Work required »
Go through the entries below. Copy each line in which "esto" appears.
╭──
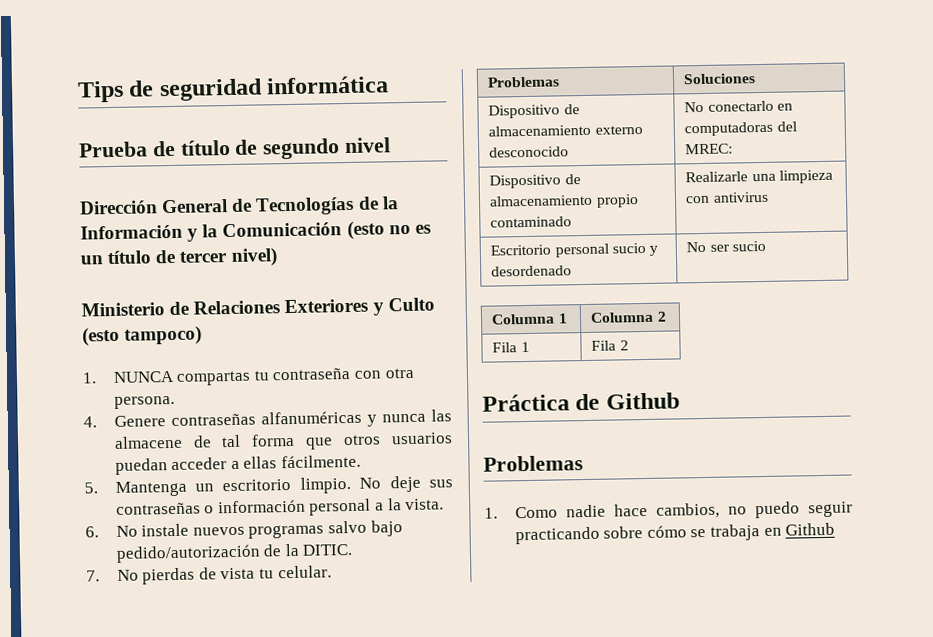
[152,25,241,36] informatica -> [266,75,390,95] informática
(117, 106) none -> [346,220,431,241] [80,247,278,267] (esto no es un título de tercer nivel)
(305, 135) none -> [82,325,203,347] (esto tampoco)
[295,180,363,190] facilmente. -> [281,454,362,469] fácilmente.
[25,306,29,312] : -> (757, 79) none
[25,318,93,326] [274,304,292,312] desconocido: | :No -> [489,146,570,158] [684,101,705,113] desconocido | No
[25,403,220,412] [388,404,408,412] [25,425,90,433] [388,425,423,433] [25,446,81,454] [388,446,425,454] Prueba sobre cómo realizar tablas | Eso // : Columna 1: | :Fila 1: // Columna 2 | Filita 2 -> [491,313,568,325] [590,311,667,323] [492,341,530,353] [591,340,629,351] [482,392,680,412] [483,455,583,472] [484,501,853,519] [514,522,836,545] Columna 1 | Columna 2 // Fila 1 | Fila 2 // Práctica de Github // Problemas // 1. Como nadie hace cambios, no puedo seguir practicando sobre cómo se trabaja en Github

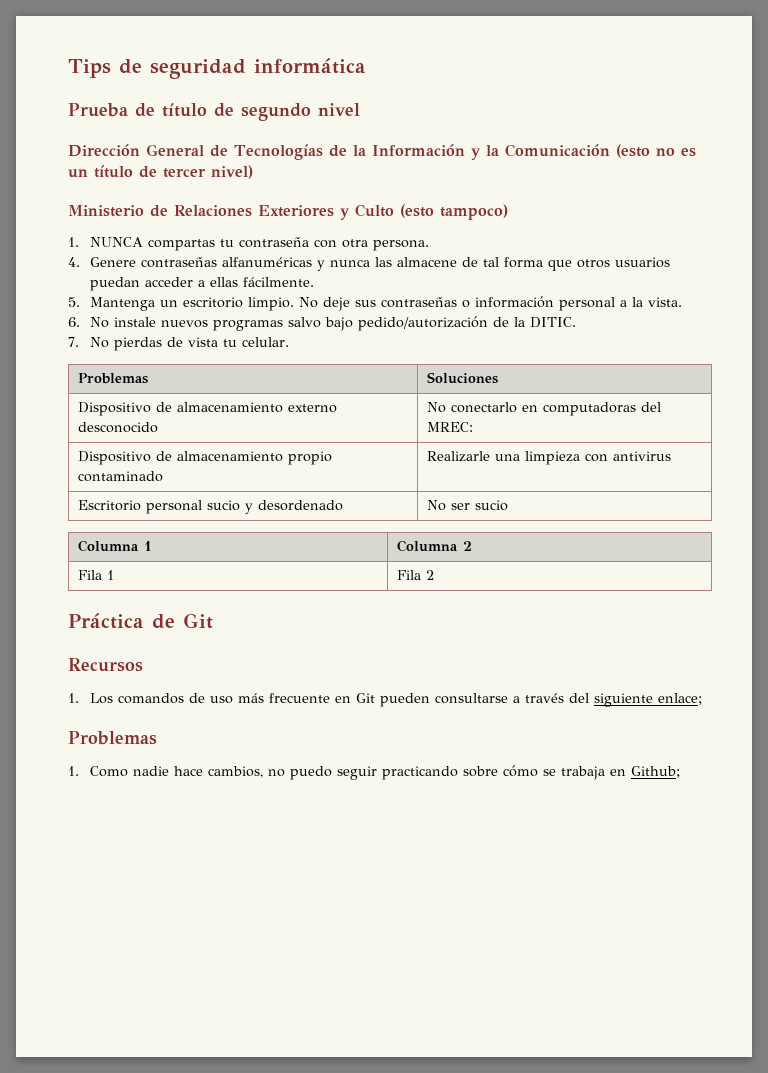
[605,392,680,410] Github -> [183,613,213,629] [68,658,143,672] [68,693,703,707] Git // Recursos // 1. Los comandos de uso más frecuente en Git pueden consultarse a través del siguiente enlace;
[785,522,836,536] Github -> [631,766,681,778] Github;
╰──
Written solution »
(117, 106) none -> [346,220,431,241] [80,247,278,267] (esto no es un título de tercer nivel)
(305, 135) none -> [82,325,203,347] (esto tampoco)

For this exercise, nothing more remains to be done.